- Starring: Daryn Jones Mista Mo (Morgan Smith)
- Country of origin: Canada
- Original language: English
- No. of seasons: 6
- No. of episodes: 78

Production
- Running time: 30 minutes

Original release
- Network: CTV Television Network
- Release: January 31, 2000 – April 29, 2005

= Buzz (TV series) =

Buzz was a Canadian comedy television series that aired on The Comedy Network from 2000 to 2005. The show was hosted by "Mista Mo" (Morgan Oliver Smith) and Daryn Jones. The show originally aired from 1996-1999 as a community channel show on Rogers Television before getting a network deal in 1999. In 2001, the show won a Gemini Award in the "Best Writing in a Comedy or Variety Program or Series" category.

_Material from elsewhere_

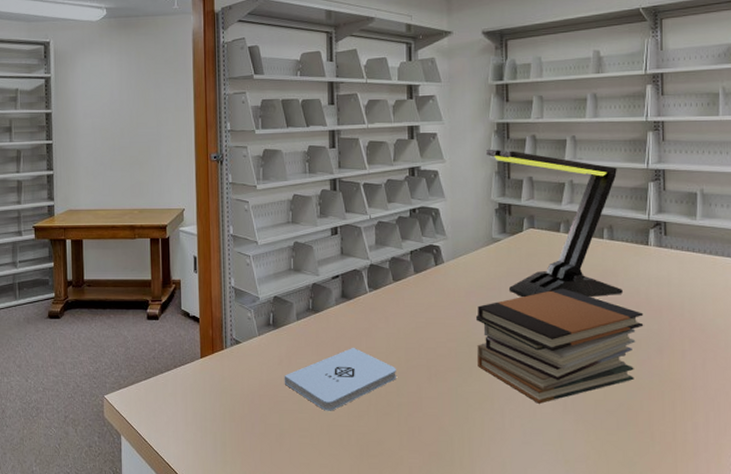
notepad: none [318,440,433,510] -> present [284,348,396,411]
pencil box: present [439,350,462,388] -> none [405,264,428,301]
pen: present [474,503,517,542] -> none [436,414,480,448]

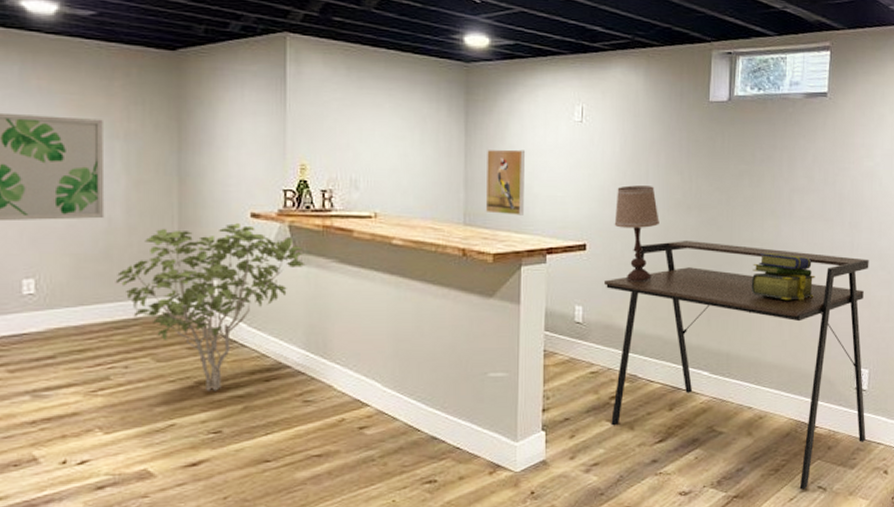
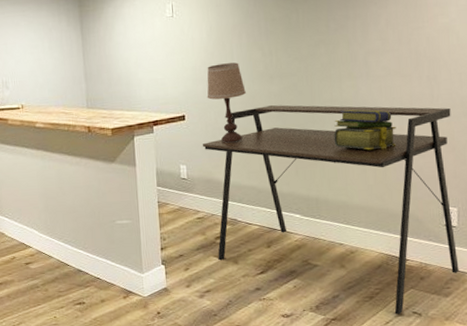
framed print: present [485,149,526,215] -> none [100,45,132,98]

Season 4 saw them take the show to New York, London, Amsterdam and Frankfurt. The show ended in 2005.

Created in Toronto, the show found a place on the Comedy Network when The Tom Green Show left to MTV. The show uses sketch comedy, non-sequiturs and guerrilla comedy. The two hosts, Daryn Jones, a geeky theatre major, and Mista Mo, an "almost real rapper" often riff on the racial tensions between them.

==Recurring sketches and characters==

- Annual Fat Pride Parade
- Selling Parked Cars
- Break Stuff - end-segment, where either hosts break items (TV's, eggs) or pedestrians battle each other
- The BuzzCops - Daryn and Mo, dressed as policemen, dole out misguided justice to Toronto's citizens.
- The BuzzNews - The Buzz's take on fake news (The Daily Show, Weekend Update)
- The Cable Access Painter - Daryn parodies PBS painter Bob Ross, with homosexual overtones.
- Captain Harassment - Features Daryn's left hand, clad in a rubber glove with a Canadian flag cape, sneaking up behind women, and pinching their asses.
- Country Mo Dee - Music videos of Mista Mo's alter-ego, a country hip-hop sensation.
- Thug Steel - Music videos of Mista Mo's alter-alter-ego, a gospel gangsta rap sensation.
- Fluff E. the Hip-Hop Bunny - Series regular Jean Paul dresses up as a giant pink bunny, to the glee of young children. But Fluff E. is more interested in their mothers.
- German Dinner Theatre - faux accents, poetry, keyboard and a mustache. Daryn, with Wesley Snipes (Mista Mo) and Big E (Eric Harze), insult the fashions of passers-by.
- Phone Sex Nursery Rhymes - Daryn and Mo dress up in animal costumes and make out with each other to nursery rhymes read by a phone sex operator.
- Shaboobala - making pedestrians uncomfortable by answering their relationship problems and then asking if he can marry them for a green card.
- Star Talk - usually unsuccessful attempts to speak with/insult celebrities
- Jesus: Caught on Tape - Amateur video of Jesus Christ committing various crimes, e.g. auto theft.
- Forgotten Black Superheroes - low-budget film trailers about black heroes like "Bootyman" and "The Bionic Slave" taking revenge on "crackas"
- "Ya Heard Me" - Mista Mo rants, Rick Mercer-style, about any ridiculous topic that comes to mind.
- Time of the Month Awards - end-segment, where Daryn and Mo hand out dubious awards, including "Best Bra in a Supporting Role" and "Best Ass in a Pair of Jeans" to female pedestrians.
- The Petitioners - Daryn and Mo get people to sign bogus petitions to change the names of things. They successfully changed popular hooker hang-out Jarvis St. to "Stan Khoe Ave.", the notoriously gay neighbourhood Church Street to "Lou Sass Blvd." and commended the cafeteria facilities at the Canadian Cancer Society by adding "And Grill" to the name.
- Bag TV - Run up from behind someone and as your passing them bag them and get it on camera for everyone to see.
- Workout With Shane Landers - A parody of 90s fitness segments starring comedian Gavin Stephens as overweight fitness instructor Shane Landers.